I would like to give each of you a personal ‘Thank You’; whether you made cakes, donated goods or money, cooked food, served in the kitchen, managed the stores, looked after the ponies, arranged for lambs to come, musicians to play and artisans to lead the art and craft work or generally assisted in one way or another. Most importantly – to all of you who mingled with our guests and chatted to them; they really do appreciate the warmth of our welcome and the extent of our hospitality. These days offer a ray of hope to them. in their straitened circumstances.
O from Nigeria
‘👌👌👌👌👌 That trip for me and my family was by far the best. The highlight of it was going horseriding .Our appreciation goes to the organisers.’
N from Pakistan
Yes it was really very enjoy full and I am happy because my daughter E [ aged 4]was very happy and had experienced to ride a pony and all people were very caring. My daughter still talking about them. One thing which is really good for me especially -my daughter developed a lot of confidence to meet different people and deal with pony and chicken before that she was scared from those animals. Trip was memorable for us thanks all of people who involved to arrange this kind of activities for us thanks a lot and Wayne thank you to you too😀
B from Iraq
actually I had a great time there. It was great lovely place and beautiful people! I am grateful for all of your amazing help in showing us around. big thanks to you. send you a lots of love to you. 😀😀😀
C from Sri Lanka
‘Yes we really did enjoy the trip and the way they treated us was amazing.We felt like they’ve been known us from long time.we do appreciate all your hard work.’
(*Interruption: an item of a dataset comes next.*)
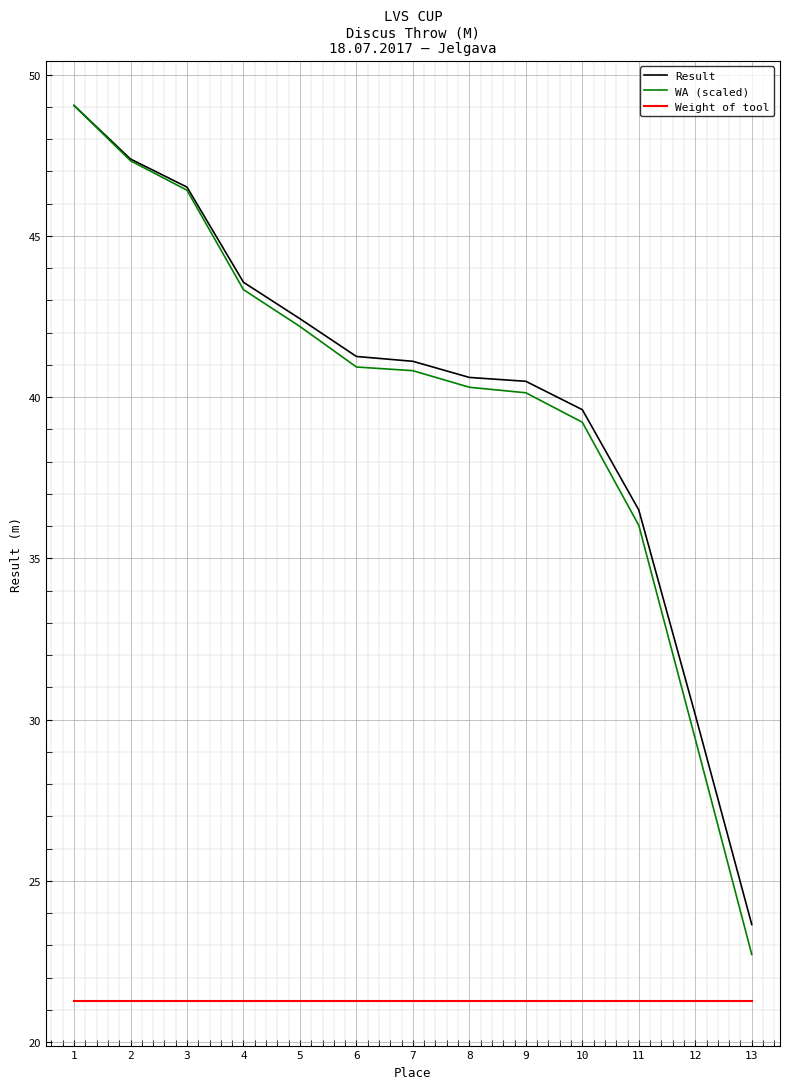

True or false: WA (scaled) and Weight of tool intersect in this chart.

False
Well , firstly to Margaret who coordinated everything. This is a challenging task – it could not have gone better, despite the weather, over which she had little control. Secondly, to the lovely Vina and Gavin Hogg who allowed so many to enjoy their beautiful home and take home wonderful memories. Lastly, to the ‘too many to mention ‘ people who shopped, baked, organised clothes and food bags, washed up, poured tea , provided activities and music and most importantly made many many people feel welcome.
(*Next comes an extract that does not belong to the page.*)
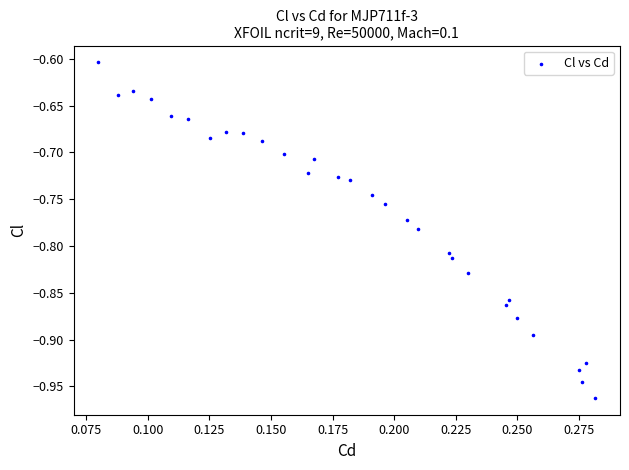

What is the range of Y values (max minus min)?

0.4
Sadly, our press do not advertise many positive events – this is a great shame. We are all enriched by the time we spend, however temporary, with this group of courageous, spirited, resourceful and interesting people. I cannot emphasise enough how much these days mean to our friends. In addition to spending time in the fresh air, away from everyday life, enjoying home made food and taking away goodies that will mean that they will have a bit of extra cash that week, they are made to feel special and wanted. Much of the time the reality is that they struggle. Everything is harder for them…. when they are stressed,the English that they have disappears, they have to try harder to communicate whether in a shop, at the Doctor’s surgery or catching a bus.
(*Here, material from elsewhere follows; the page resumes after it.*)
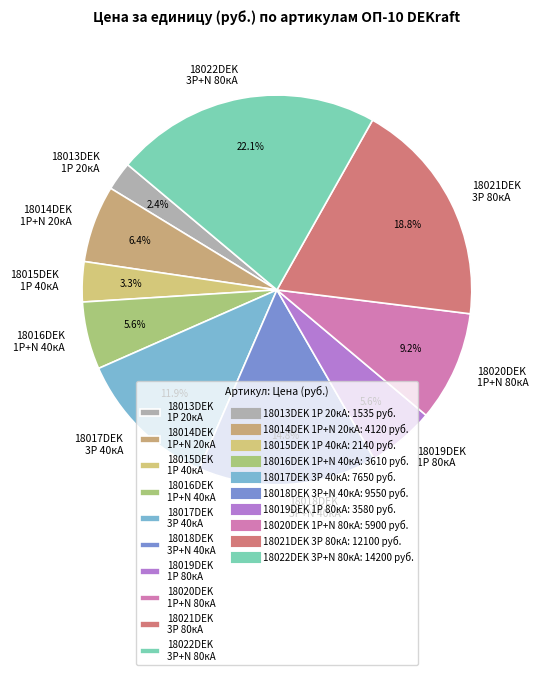

How many slices are in this pie chart?

10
I personally feel that kindness ( a simple word) is one of the most important things that any of us, but especially those in need, can experience. During these Away Days, the kindness of so many shines through and that is the word we hear most – ” People are so kind” and our friends find it difficult to express their gratitude, feeling ‘thank you’ is just not enough. I think we can all see by their faces at the end of the day ( and the queue for the trip list) that they have forgotten, for a little while,their significant worries.
One young man D is very isolated and has recently received bad news about his case. He really enjoys these days. It is the only social interaction he has.
So thank you one and all for making a difference.